* _WHAT TO DO_
For this exercise, copy the data exactly and omit any images.

# # #

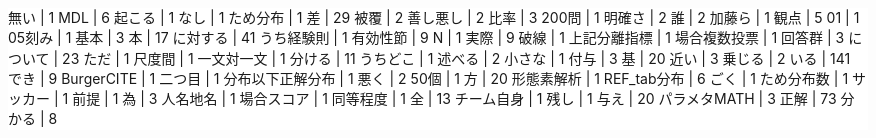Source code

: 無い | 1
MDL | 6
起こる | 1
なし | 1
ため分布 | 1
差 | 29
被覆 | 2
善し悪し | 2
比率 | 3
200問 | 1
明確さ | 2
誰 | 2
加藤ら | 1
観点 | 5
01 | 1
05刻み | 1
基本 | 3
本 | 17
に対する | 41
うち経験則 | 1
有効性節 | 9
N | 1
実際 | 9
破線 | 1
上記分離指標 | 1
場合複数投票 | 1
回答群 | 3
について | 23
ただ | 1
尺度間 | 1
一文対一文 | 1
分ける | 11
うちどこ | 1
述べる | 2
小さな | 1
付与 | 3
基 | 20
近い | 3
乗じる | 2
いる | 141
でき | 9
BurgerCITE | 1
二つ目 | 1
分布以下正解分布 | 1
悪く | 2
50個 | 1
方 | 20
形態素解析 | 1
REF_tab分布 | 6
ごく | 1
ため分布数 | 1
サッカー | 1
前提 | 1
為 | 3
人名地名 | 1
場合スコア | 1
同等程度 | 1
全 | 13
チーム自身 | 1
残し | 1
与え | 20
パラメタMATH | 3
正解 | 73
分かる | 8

# # #

* _OUTPUT FOR THIS TASK_
Source code

: 無い | 1
MDL | 6
起こる | 1
なし | 1
ため分布 | 1
差 | 29
被覆 | 2
善し悪し | 2
比率 | 3
200問 | 1
明確さ | 2
誰 | 2
加藤ら | 1
観点 | 5
01 | 1
05刻み | 1
基本 | 3
本 | 17
に対する | 41
うち経験則 | 1
有効性節 | 9
N | 1
実際 | 9
破線 | 1
上記分離指標 | 1
場合複数投票 | 1
回答群 | 3
について | 23
ただ | 1
尺度間 | 1
一文対一文 | 1
分ける | 11
うちどこ | 1
述べる | 2
小さな | 1
付与 | 3
基 | 20
近い | 3
乗じる | 2
いる | 141
でき | 9
BurgerCITE | 1
二つ目 | 1
分布以下正解分布 | 1
悪く | 2
50個 | 1
方 | 20
形態素解析 | 1
REF_tab分布 | 6
ごく | 1
ため分布数 | 1
サッカー | 1
前提 | 1
為 | 3
人名地名 | 1
場合スコア | 1
同等程度 | 1
全 | 13
チーム自身 | 1
残し | 1
与え | 20
パラメタMATH | 3
正解 | 73
分かる | 8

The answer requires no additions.